Text extracted from the pages
------------------------------------------------------------------------
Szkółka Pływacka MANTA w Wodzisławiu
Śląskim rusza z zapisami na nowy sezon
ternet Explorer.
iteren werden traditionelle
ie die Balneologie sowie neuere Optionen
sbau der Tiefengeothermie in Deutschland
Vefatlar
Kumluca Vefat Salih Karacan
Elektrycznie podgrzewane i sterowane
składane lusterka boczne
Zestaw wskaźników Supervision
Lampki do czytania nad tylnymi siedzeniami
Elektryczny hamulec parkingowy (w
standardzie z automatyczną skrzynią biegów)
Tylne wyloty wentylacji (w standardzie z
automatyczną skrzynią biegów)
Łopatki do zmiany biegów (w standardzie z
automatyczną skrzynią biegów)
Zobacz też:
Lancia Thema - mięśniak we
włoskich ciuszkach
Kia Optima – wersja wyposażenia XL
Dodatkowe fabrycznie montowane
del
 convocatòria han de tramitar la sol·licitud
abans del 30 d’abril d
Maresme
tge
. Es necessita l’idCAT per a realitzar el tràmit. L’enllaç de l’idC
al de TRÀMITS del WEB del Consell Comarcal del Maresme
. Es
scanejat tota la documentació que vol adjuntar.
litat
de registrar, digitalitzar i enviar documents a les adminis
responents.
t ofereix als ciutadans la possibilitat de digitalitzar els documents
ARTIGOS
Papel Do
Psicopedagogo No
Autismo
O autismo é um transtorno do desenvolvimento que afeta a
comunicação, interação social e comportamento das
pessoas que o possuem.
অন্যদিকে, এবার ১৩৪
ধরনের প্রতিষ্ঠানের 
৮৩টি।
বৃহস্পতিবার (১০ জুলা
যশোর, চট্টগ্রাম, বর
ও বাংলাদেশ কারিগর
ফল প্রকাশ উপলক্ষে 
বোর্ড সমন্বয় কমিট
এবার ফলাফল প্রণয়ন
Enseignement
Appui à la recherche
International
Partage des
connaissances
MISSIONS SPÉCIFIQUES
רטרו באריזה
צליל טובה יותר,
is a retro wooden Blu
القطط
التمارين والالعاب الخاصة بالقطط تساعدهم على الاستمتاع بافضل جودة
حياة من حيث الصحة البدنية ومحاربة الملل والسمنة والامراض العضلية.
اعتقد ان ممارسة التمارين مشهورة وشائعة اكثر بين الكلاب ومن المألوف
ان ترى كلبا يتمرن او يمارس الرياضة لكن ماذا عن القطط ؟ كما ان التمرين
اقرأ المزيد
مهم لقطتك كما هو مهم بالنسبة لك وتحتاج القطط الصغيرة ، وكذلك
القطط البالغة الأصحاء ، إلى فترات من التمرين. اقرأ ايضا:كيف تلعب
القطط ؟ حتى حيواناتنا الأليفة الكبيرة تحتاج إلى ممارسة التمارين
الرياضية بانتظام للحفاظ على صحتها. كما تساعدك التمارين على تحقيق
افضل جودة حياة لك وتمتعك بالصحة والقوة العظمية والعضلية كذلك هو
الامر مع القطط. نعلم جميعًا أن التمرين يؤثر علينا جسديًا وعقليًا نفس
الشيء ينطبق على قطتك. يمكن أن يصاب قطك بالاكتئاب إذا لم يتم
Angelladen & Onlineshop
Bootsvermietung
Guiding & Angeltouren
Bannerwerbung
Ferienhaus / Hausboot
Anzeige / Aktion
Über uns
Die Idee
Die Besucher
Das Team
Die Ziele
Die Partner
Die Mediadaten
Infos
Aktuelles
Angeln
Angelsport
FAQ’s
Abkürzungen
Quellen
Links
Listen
------------------------------------------------------------------------
**What to work on**:
Reproduce verbatim the lines from the beginning of the records through the line containing "włoskich ciuszkach", including both of these lines.

**Your solution**:
Szkółka Pływacka MANTA w Wodzisławiu
Śląskim rusza z zapisami na nowy sezon
ternet Explorer.
iteren werden traditionelle
ie die Balneologie sowie neuere Optionen
sbau der Tiefengeothermie in Deutschland
Vefatlar
Kumluca Vefat Salih Karacan
Elektrycznie podgrzewane i sterowane
składane lusterka boczne
Zestaw wskaźników Supervision
Lampki do czytania nad tylnymi siedzeniami
Elektryczny hamulec parkingowy (w
standardzie z automatyczną skrzynią biegów)
Tylne wyloty wentylacji (w standardzie z
automatyczną skrzynią biegów)
Łopatki do zmiany biegów (w standardzie z
automatyczną skrzynią biegów)
Zobacz też:
Lancia Thema - mięśniak we
włoskich ciuszkach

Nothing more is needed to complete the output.